Things look logically correct,

but we should clarify for the record - what is the higher-level motivation for these folds?
Particularly, for the cases with non-canonical pattern matching - do we have some important application
that will benefit or data for how often those patterns occur across a range of benchmarks?

The main reason is consistency.
I have seen all 4 of these variants to produce the mask in the wild.
I'm not aware of some 5'th variant. (at least right now?)

Sure, we may just forget these non-canonical patterns exist for the matter of this fold,
like we do in most other cases, but if we fail to canonicalize them, well, we fail.
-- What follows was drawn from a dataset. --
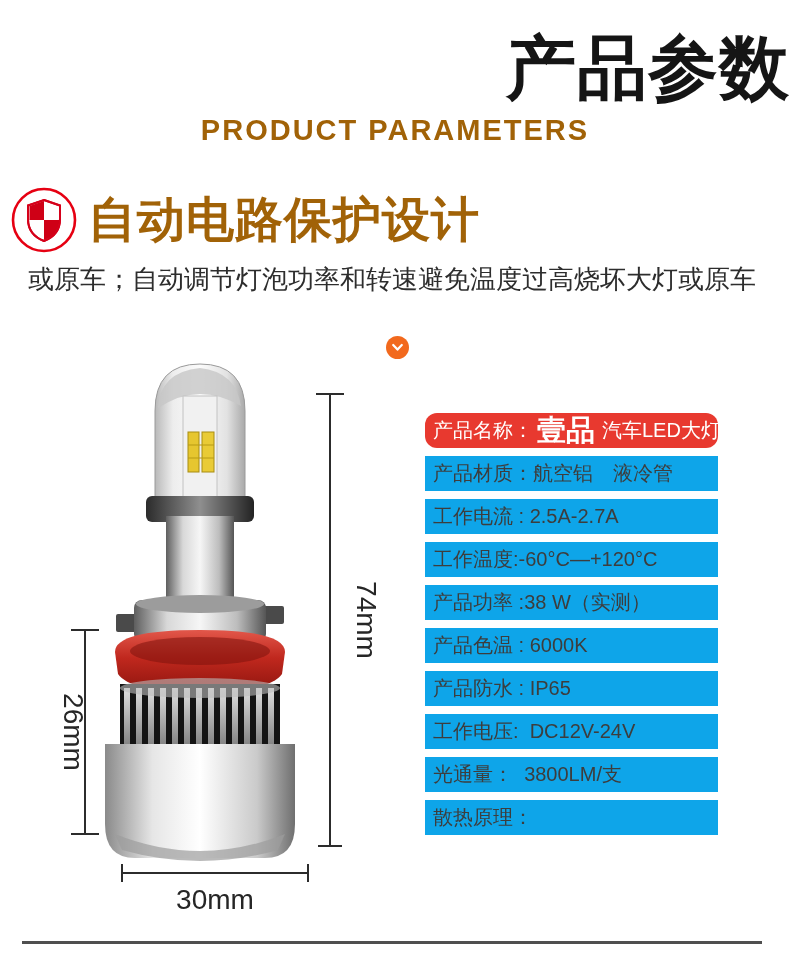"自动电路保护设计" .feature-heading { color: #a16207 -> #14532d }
I certainly understand the point about 'death by thousand cuts', but well,
if two more trivial patters notably matter, i suspect there is some larger problem..
(It would/will be oh so much simpler if each and every patter needn't be to manually found/tested/folded..)
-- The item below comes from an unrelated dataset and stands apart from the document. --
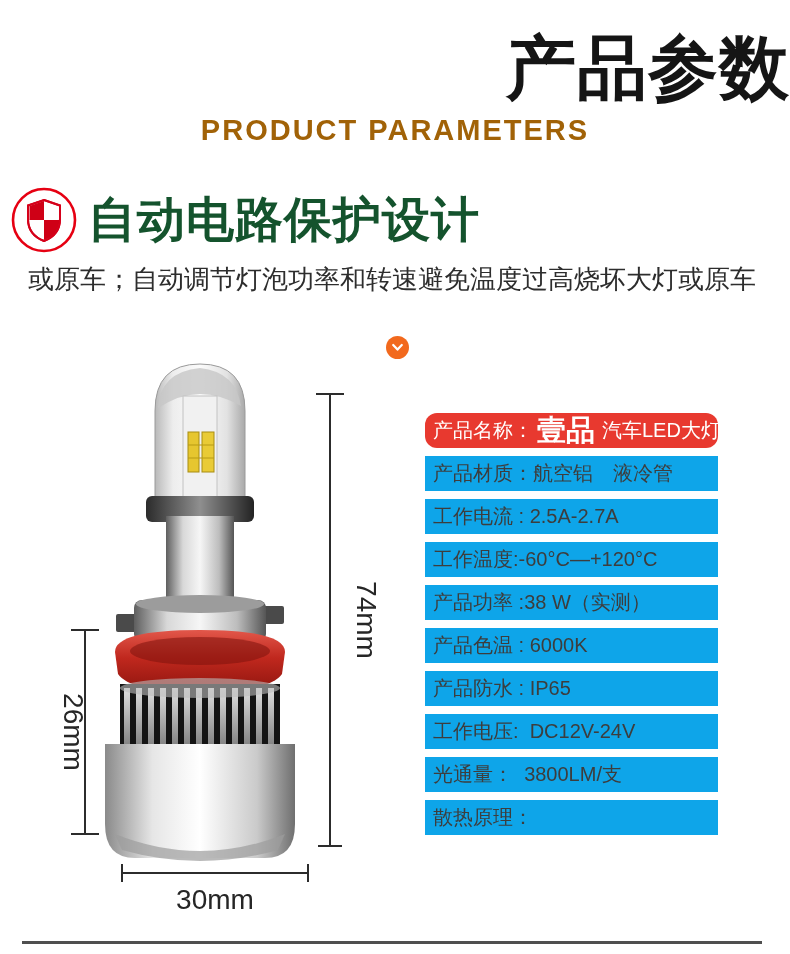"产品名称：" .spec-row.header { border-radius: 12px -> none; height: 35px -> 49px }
Agreed - not sure how much work that automated/better solution requires, but I guess we'll eventually get there. But in the meantime, we should be aware of the compile-time implications of the current instcombine. Therefore, not adding folds without some real-world motivation. The perf of visitICmpInst is probably 1 of the most concerning for those that are watching the compile-time creep up, so that's why I'm raising it here.

Stats are not as impressive. LLVM stage 2

$ # (when the mask is constant, the actual number is higher since it fires more than once in some files)
$ find -iname *.stats | xargs grep D52146_CONSTANT | wc -l
157
$ # the canonical pattern variants.
$ find -iname *.stats | xargs grep D52146_CANONICAL
./llvm-stage2/tools/lld/lib/ReaderWriter/MachO/MachONormalizedFileToAtoms.stats:        "instcombine.D52146_CANONICAL": 1,
./llvm-stage2/tools/lld/wasm/InputChunks.stats: "instcombine.D52146_CANONICAL": 2,
$ find -iname *.stats | xargs grep D52146_UNCANONICAL
$ # well yeah, zero. given how few D52146_CANONICAL there are, i suspect this is not representable.

Thanks for collecting the data. So the non-canonical cases are closer to the edge, but this patch is definitely justified. LGTM.

This revision is now accepted and ready to land.Sep 18 2018, 7:45 AM
This revision was automatically updated to reflect the committed changes.